B1e. Depreciation 5 / 7

Syllabus B1e)

Compute depreciation based on the cost and revaluation models and on assets that have two or more significant parts (complex assets).


Where assets held by an enterprise have a limited useful life, it is necessary to apportion the value of an asset used in a period against the revenue it has helped to create.

Therefore, with the exception of land held on freehold or very long leasehold, every non-current asset has to be depreciated.

A charge is made in the income statement to reflect the use that is made of the asset by the business.

This charge is called depreciation.

The need to depreciate non-current assets arises from the accrual assumption.

If money is spent on an asset, then the amount must be charged against profits.

Some key terms are:

  • Depreciation

    the allocation of the depreciable amount of an asset over its estimated useful life.

  • Useful life

    the period over which a depreciable asset is expected to be used by the enterprise; or the number of production or similar units expected to be obtained from the asset by the enterprise.

  • Depreciable amount

    cost/revalued amount –less residual value

  • Residual value

    the amount the asset is expected to be sold for at the end of its useful life. It is also known as scrap value

2 Methods of Depreciation

  1. Straight line method

  2. Reducing balance method

1) Straight line method

The depreciation charge is the same every year.

  • Formula

    (Cost of asset -– residual value) / expected useful life of asset

    (Cost –- Residual value) × %

    This method is suitable for assets which are used up evenly over their useful life, e.g. fixtures and fittings in the accounts department.

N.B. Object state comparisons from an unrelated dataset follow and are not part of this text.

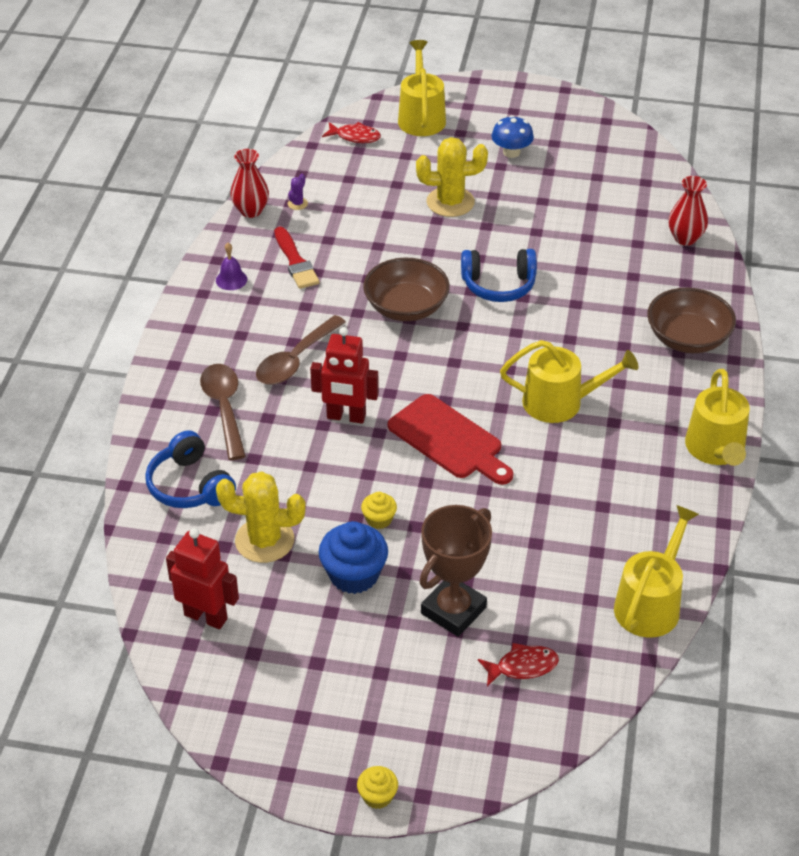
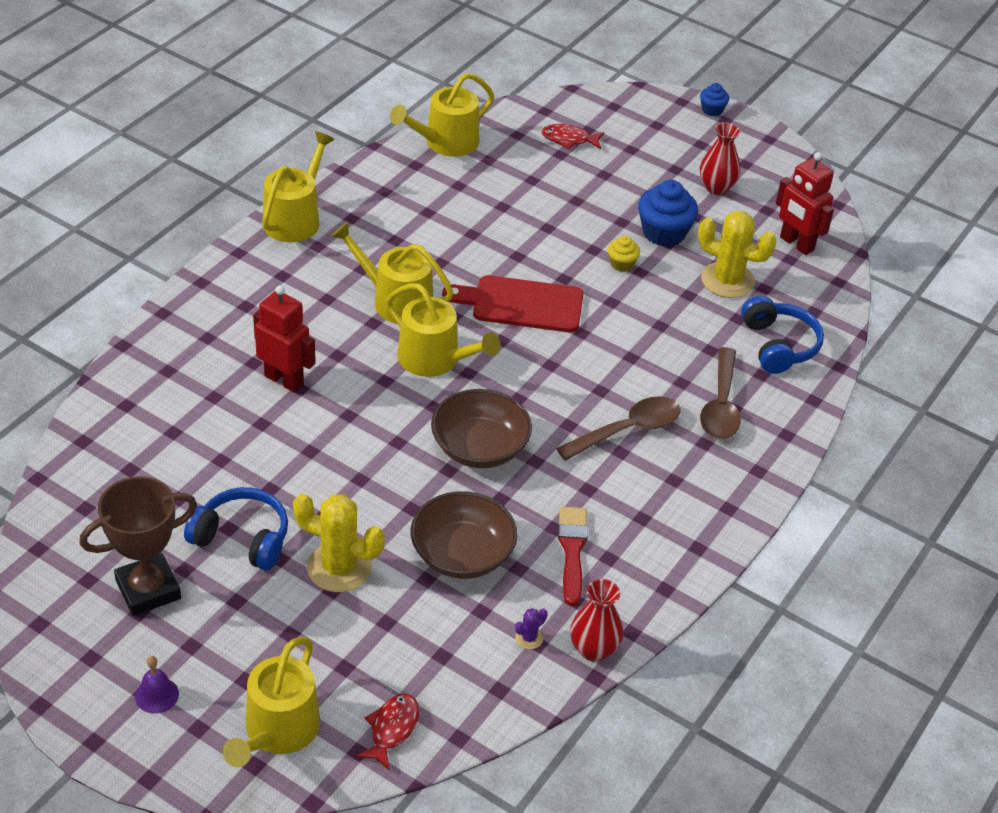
camera: 160 degrees left, 0 degrees up
purple bell [216,243,247,290] -> purple bell moved to [135,656,179,714]
red robot [310,327,379,424] -> red robot moved to [253,285,316,393]
red fish [322,122,381,143] -> red fish turned 75 degrees clockwise [356,694,419,771]
yellow cupcake [357,766,398,809] -> blue cupcake [700,83,729,116]
red cutting board [388,394,513,485] -> red cutting board turned 60 degrees counterclockwise [442,275,583,332]
brown trophy [420,505,492,637] -> brown trophy moved to [79,476,197,616]
blue headphones [461,249,537,302] -> blue headphones moved to [184,487,288,571]
blue mushroom [492,115,534,158] -> none
brown bowl [647,288,736,353] -> brown bowl moved to [411,491,518,579]
red vase [668,176,708,246] -> red vase moved to [700,122,740,195]
none -> yellow watering can [386,283,500,377]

A non-current asset costing $60,000 has an estimated life of 5 years and a residual value of $7,000.

(a) Calculate the annual depreciation charge.
(b) Calculate the cost, accumulated depreciation and net book value (NBV) for each year of the asset’s life.

  • a) ($60,000 - $7,000) / 5 years = $10,600 depreciation charge per year

  • b)

Year Cost Accum. Depn NBV
1 60,000 10,600 49,400
2 60,000 21,200 38,800
3 60,000 31,800 28,200
4 60,000 42,400 17,600
5 60,000 53,000 7,000

2) Reducing balance method

This method is suitable for those assets which generate more revenue in earlier years than in later years; for example machinery in a factory where productivity falls as the machine gets older.

Under this method the depreciation charge will be higher in the earlier years and reduce over time.

  • Formula:

    Depreciation rate (%) × Net Book Value (NBV)

    Net book value (NBV) = cost – - accumulated depreciation to date

    This method ignores residual value.


A business buys a lorry costing $17,000. 
After 5 years, it is expected to be sold for scrap for $2,000. 
The depreciation rate is 35% on a reducing balance basis.

Calculate depreciation expense, accumulated depreciation and net book value of the machine for these five years using the reducing balance basis.

  • Solution

Year Cost/NBV b/d Depn Rate (%) Depn Expense Accum. Depn NBV c/d
1 17,000 35% 5,950 5,950 11,050
2 11,050 35% 3,868 9,818 7,182
3 7,182 35% 2,514 12,332 4,668
4 4,668 35% 1,634 13,966 3,034
5 3,034 35% 1,062 15,028 1,972

Double-Entry for Depreciation

Depreciation has a dual effect which needs to be accounted for:

  1. It reduces the value of the asset in the statement of financial position.

  2. It is an expense in the income statement.

The double-entry for depreciation is:

  • Dr Depreciation expense (I/S)
    Cr Accumulated Depreciation (SFP)

    with the depreciation charge for the period.